Toomey has learned to dismiss these as people who "just don't know how to accomplish something like this themselves", but early on she said she remembers crying while telling her husband "I don't feel happy in this body", which precipitated a realignment of values.

"It came down to me really asking myself what really matters to me, and at the end of the day, it was about achieving my goals physically and mentally," she said.

"And that meant that my body needed to be a little bit more muscular, because I needed to actually physically be able to lift those weights, and in order to lift those weights, you need that muscle, right? And so that strength was crucial for me to achieve that.

"So it became so important that I was embracing my body and really accepting the tone that I was getting in my upper body, particularly."

Toomey she reached that level of acceptance, her performance "skyrocketed".

For Hazlett, the change in mindset was similar, but the improvement was less linear.

Rock climbing, at its core, is a fight against gravity. And in an oversimplified way, there are two ways to approach that fight — be lighter or get stronger.

Unfortunately, a number of elite climbers have revealed the quest for the former has led to eating disorders and body dysmorphia.

Hazlett said at one point she was aiming to be as light as possible on the wall and did complete some difficult climbs, but she was injured more often and took longer to recover when she did get struck down.

Her experience appears to follow the logic of the female athlete triad, a complex condition coined in the early 90s by the American College of Sports Medicine, which links menstrual dysfunction, low energy availability and decreased bone density.

Disordered eating is often the cause of amenorrhea (missing menstrual periods) and osteoporosis, all of which have been shown to be considerably more prevalent among female athletes, causing a potentially life-threatening situation.

Viewing the body for what it can do, rather than what it looks like

Eventually, Hazlett started down the path of getting bigger to get better, and it took her two years to get back to climbing to the same level she had been when she was a featherweight. But since then, her climbing ability has soared alongside her public profile in the climbing community, which she has used to spread a message of body positivity.

"It was definitely a multi-year process. And even still, I have to catch myself sometimes being like 'Oh, my shoulders are so broad'. And then I have to just remember 'yeah, they are and that's wonderful'. And just kind of reprogram everything for myself."

It's a recalibration that many women have to go through, according to Sharp.

"Teaching female athletes to think of their bodies as a functional tool that allows them to engage in sport, not just the aesthetics, that's something we would teach anyone, but certainly with athletes that's a huge deal," she said.

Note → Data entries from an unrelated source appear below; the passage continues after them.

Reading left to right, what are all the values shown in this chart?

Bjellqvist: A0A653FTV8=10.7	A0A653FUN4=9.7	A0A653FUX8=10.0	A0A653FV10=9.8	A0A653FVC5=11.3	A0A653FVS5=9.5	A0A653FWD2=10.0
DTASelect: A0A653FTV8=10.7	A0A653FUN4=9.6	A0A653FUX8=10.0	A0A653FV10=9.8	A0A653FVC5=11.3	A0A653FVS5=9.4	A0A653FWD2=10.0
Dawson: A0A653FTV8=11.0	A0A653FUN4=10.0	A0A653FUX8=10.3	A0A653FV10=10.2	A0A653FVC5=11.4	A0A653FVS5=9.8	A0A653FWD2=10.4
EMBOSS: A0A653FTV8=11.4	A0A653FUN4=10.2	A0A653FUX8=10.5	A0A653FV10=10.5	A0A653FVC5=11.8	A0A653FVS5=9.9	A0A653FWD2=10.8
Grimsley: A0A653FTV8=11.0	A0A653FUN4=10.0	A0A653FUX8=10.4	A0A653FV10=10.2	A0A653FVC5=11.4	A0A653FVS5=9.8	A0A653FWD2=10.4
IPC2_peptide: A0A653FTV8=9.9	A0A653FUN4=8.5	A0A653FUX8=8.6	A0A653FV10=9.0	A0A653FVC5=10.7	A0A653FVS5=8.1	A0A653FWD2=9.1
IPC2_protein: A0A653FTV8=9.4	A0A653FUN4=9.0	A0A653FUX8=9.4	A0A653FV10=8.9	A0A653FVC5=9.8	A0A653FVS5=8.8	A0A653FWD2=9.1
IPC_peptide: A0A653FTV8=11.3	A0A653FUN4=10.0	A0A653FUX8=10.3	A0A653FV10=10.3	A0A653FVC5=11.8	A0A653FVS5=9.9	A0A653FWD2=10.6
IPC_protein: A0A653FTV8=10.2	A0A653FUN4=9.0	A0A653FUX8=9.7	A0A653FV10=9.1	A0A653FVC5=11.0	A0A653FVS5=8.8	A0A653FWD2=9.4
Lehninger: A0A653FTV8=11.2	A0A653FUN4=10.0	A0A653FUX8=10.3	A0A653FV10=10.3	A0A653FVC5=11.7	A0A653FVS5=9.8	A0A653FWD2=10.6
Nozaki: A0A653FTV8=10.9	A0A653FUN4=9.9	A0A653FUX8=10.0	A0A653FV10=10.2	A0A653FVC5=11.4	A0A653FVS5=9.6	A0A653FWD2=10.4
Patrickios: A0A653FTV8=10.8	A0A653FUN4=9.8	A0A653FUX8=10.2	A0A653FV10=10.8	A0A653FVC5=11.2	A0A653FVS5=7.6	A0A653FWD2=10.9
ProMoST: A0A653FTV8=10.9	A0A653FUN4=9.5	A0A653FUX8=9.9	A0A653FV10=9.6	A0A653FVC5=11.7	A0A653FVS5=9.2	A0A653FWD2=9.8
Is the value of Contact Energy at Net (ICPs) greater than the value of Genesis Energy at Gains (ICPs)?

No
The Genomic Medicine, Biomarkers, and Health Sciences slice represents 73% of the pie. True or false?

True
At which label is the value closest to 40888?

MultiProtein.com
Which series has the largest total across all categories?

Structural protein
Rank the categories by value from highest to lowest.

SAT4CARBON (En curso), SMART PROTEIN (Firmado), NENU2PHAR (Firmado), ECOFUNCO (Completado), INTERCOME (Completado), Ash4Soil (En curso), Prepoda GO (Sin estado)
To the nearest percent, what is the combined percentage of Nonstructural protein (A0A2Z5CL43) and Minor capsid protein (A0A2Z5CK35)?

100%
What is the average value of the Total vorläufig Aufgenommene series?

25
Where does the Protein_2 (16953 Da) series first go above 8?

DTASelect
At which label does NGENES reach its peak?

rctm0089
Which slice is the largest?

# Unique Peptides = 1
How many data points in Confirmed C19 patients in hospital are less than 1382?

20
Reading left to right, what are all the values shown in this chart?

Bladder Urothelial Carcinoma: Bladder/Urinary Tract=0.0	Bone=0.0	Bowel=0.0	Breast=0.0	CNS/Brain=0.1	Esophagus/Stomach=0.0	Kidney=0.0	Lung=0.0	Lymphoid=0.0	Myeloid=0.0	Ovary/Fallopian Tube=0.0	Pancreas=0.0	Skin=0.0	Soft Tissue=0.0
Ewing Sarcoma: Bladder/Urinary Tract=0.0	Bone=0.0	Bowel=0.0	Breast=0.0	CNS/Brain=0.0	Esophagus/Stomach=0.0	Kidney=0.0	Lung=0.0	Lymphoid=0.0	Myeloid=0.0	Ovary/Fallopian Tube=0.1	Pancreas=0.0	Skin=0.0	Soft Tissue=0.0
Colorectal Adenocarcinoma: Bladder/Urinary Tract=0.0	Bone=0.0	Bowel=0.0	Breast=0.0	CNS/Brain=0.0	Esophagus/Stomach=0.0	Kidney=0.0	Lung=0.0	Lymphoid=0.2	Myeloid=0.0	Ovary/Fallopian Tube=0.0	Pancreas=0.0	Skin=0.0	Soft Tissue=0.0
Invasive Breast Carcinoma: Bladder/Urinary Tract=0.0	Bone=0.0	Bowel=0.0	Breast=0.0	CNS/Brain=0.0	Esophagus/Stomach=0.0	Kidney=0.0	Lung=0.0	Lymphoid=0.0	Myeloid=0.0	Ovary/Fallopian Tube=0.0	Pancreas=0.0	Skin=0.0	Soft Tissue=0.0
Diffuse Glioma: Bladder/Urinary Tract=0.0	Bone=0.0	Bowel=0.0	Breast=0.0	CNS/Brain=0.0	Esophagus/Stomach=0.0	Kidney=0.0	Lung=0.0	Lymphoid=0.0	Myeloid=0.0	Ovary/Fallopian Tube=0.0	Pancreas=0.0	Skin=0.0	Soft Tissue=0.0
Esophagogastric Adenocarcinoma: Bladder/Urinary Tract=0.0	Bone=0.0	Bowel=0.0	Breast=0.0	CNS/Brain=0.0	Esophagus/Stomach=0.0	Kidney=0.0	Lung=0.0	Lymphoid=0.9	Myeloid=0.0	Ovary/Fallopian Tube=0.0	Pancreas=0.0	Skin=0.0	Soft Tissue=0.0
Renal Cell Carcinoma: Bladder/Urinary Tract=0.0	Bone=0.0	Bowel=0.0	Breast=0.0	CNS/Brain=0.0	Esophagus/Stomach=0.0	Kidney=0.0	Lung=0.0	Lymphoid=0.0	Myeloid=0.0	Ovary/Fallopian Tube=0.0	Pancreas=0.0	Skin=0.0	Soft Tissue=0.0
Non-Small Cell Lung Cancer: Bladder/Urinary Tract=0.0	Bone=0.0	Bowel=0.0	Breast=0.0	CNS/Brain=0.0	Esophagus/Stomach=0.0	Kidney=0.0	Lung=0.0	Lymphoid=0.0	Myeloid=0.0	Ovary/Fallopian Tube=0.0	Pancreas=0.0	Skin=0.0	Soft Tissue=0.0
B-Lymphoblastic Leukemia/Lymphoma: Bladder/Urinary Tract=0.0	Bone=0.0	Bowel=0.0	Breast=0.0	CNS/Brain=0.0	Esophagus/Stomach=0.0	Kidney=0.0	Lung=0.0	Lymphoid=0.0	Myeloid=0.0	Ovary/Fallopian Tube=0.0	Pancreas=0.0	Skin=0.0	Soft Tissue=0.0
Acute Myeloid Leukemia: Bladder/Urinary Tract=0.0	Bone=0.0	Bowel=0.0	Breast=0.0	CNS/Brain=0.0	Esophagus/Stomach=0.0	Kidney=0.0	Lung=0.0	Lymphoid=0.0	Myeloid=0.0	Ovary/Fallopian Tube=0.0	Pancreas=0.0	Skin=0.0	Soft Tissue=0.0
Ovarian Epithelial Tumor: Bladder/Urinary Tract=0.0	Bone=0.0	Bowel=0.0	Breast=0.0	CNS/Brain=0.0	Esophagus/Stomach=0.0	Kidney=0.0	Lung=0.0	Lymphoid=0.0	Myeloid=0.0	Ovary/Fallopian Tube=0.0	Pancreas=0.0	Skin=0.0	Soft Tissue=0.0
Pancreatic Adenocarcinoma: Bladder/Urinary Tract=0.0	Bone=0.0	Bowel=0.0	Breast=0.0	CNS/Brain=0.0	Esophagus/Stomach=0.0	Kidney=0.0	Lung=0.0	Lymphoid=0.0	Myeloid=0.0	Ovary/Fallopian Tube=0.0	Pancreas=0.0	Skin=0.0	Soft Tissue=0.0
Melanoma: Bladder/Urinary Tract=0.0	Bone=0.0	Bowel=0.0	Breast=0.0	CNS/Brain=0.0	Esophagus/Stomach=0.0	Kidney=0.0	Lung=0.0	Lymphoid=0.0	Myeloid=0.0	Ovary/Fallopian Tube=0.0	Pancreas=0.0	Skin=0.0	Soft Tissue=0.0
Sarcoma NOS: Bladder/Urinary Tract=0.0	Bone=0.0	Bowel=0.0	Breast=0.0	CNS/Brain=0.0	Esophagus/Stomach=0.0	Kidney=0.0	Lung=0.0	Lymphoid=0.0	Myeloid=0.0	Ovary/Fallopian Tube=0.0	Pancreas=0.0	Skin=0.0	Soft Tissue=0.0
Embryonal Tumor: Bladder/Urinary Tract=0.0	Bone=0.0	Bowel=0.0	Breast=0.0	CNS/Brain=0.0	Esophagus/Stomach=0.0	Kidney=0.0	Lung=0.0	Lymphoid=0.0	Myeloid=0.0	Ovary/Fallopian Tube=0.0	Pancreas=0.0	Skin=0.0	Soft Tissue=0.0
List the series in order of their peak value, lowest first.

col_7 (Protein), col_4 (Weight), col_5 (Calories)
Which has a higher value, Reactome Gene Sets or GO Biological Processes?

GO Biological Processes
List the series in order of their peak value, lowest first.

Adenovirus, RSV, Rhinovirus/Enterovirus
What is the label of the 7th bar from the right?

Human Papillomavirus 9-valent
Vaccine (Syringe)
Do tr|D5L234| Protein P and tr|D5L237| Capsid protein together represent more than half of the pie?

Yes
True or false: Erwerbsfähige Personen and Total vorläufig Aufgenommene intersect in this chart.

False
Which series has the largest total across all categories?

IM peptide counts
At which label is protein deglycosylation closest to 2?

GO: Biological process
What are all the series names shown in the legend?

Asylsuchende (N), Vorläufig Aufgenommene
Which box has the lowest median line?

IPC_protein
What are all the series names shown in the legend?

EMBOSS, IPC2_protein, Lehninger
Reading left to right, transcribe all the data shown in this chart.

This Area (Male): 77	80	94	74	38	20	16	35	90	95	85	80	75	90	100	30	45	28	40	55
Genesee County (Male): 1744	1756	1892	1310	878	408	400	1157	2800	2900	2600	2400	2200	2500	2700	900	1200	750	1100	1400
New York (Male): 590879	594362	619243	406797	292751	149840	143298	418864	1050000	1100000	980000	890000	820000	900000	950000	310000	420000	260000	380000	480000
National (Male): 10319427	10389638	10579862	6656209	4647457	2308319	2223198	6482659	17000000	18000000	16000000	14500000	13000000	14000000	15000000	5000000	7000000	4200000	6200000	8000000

"Because it's through their bodies that they are able to engage in a pursuit that they absolutely love. And that's why they're doing it professionally.

"It's kind of attitude shifting."

Part of it comes down to social media and what Sharp calls "protective filtering", which basically means "follow people who inspire you, and unfollow people who make you feel crap about yourself".

And that's going to be particularly important for Toomey as she winds up her competitive career, now reckoning with a less public, but uniquely difficult part of her journey.

While her fitness levels on her worst day far outstrip any level most of us have ever approached, when you've spent a decade in a sport where the goal is literally to be more athletic than anyone else, the "norm" is somewhat skewed. And so too are your expectations about what your body should look like.

Less than two months after winning the 2022 Crossfit Games, Toomey said she was already feeling "unfit and a little overweight".

"I'm not talking that like I've put on weight. I just, personally, feel like I'm a little bit softer versus a little bit more of a hard exterior with that muscle that I'm typically used to," she said.

"And coming to terms with that and being OK with that, but still making sure that I'm hitting a very solid fitness plan and still feeling good about myself, it's going to be a slow adjustment."